> [RECORDED INFORMATION]
[Start of Attachment]
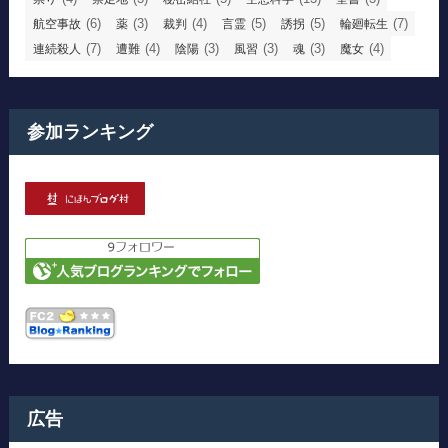
(6)
(3)
(4)
(5)
(5)
(7)
航空事故
薬
裁判
言霊
誘拐
輪廻転生
(7)
(4)
(3)
(3)
(3)
(4)
連続殺人
遭難
陰陽
風習
魂
魔女
参加ランキング
広告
[End of Attachment]
> [AIM OF THE EXERCISE] Would you set down each line of the data exactly, with no images included?

> [COMPLETED EXERCISE]
(6)
(3)
(4)
(5)
(5)
(7)
航空事故
薬
裁判
言霊
誘拐
輪廻転生
(7)
(4)
(3)
(3)
(3)
(4)
連続殺人
遭難
陰陽
風習
魂
魔女
参加ランキング
広告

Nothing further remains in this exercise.